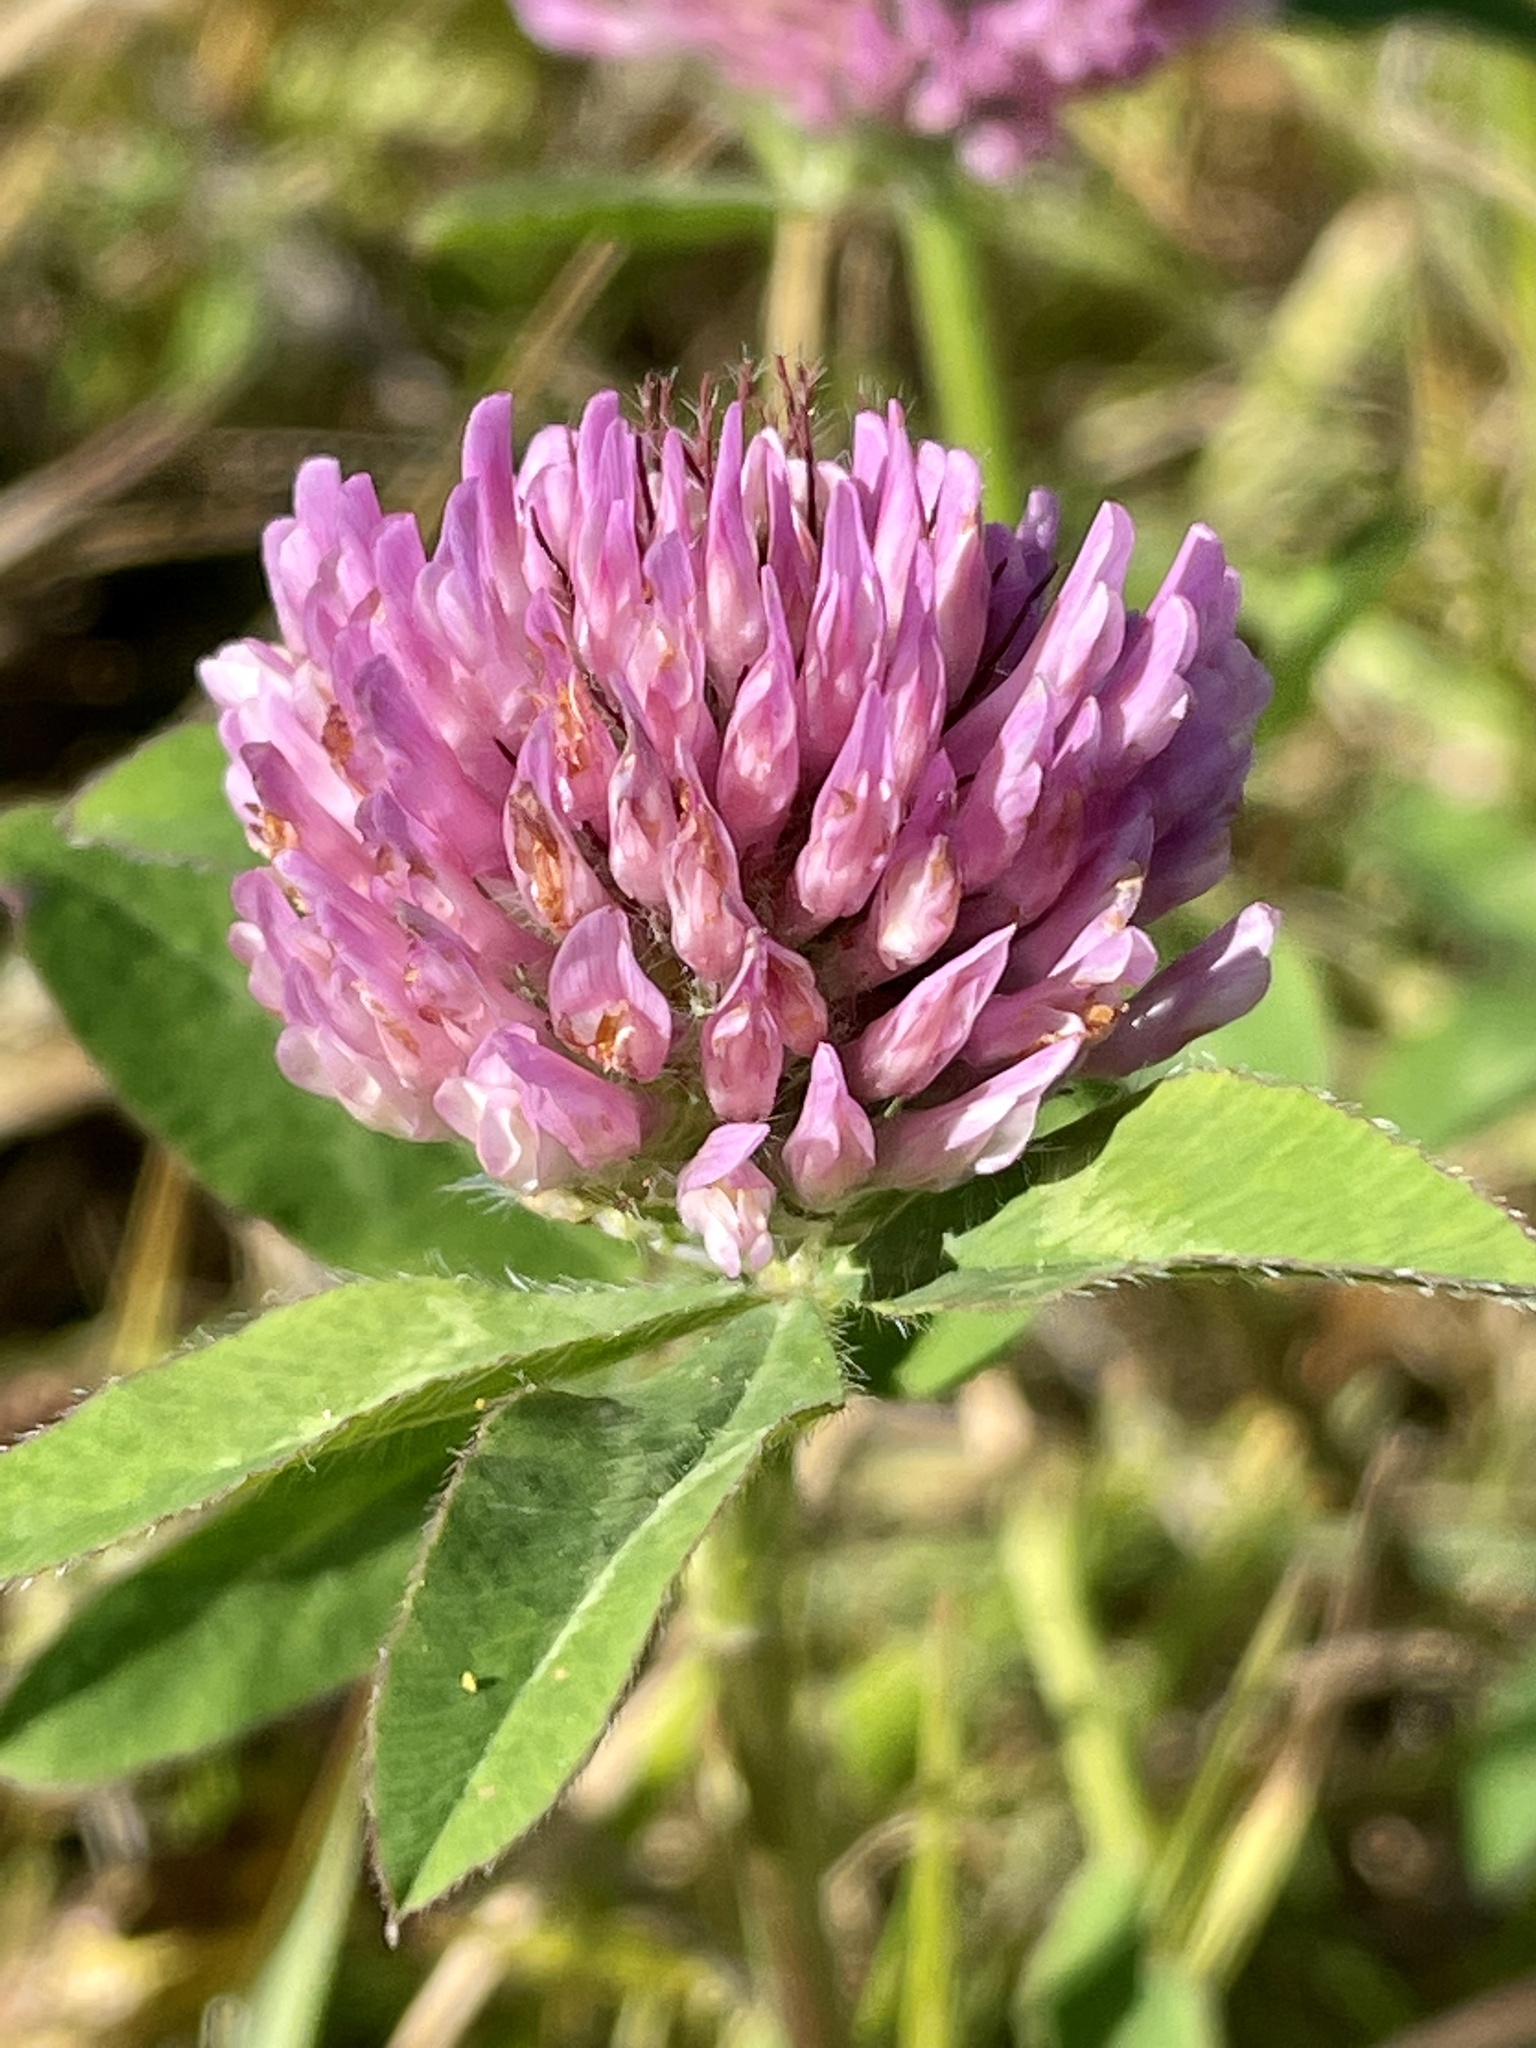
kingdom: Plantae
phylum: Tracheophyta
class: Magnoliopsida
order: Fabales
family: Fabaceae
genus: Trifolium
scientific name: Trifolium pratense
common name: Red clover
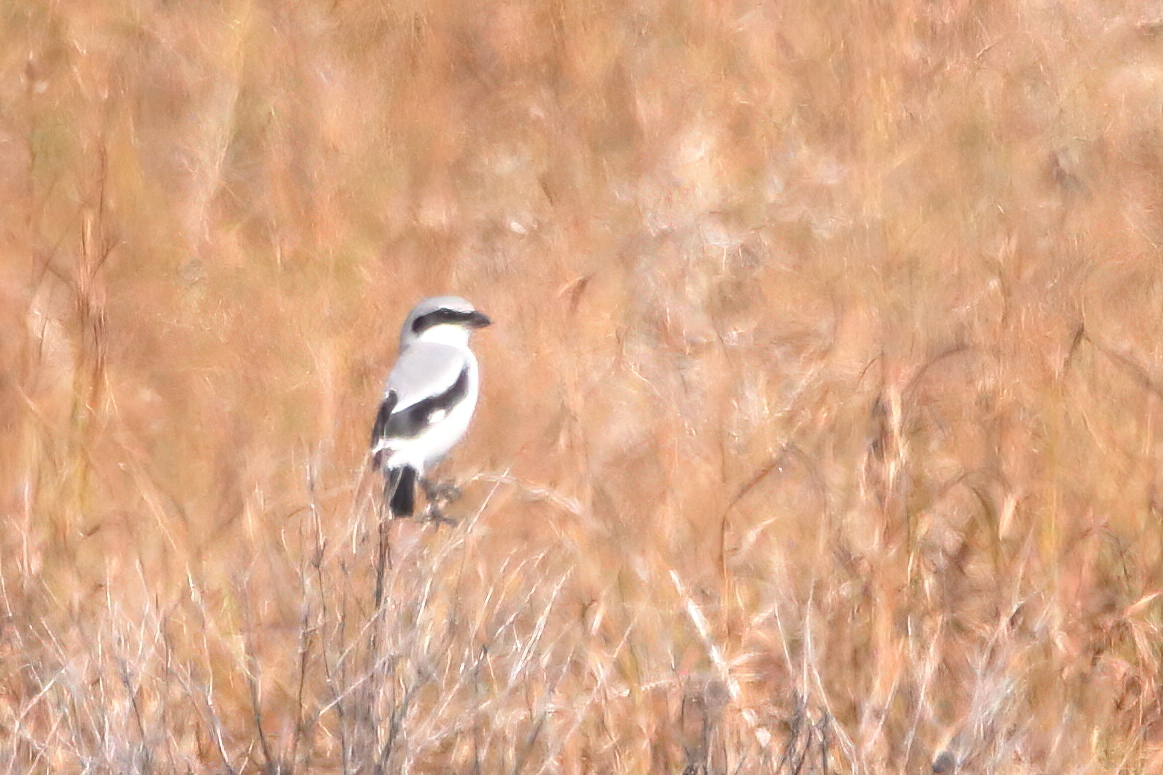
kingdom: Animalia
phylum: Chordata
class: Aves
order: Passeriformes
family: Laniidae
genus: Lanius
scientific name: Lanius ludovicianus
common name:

**REQUEST:** Please turn all the data above into a Markdown table with two columns, Row and Line, giving each line its own numbered row. Skip blank lines and leave the pictures out.

**EXERCISE ANSWER:**
| Row | Line |
|---|---|
| 1 | kingdom: Plantae |
| 2 | phylum: Tracheophyta |
| 3 | class: Magnoliopsida |
| 4 | order: Fabales |
| 5 | family: Fabaceae |
| 6 | genus: Trifolium |
| 7 | scientific name: Trifolium pratense |
| 8 | common name: Red clover |
| 9 | kingdom: Animalia |
| 10 | phylum: Chordata |
| 11 | class: Aves |
| 12 | order: Passeriformes |
| 13 | family: Laniidae |
| 14 | genus: Lanius |
| 15 | scientific name: Lanius ludovicianus |
| 16 | common name: |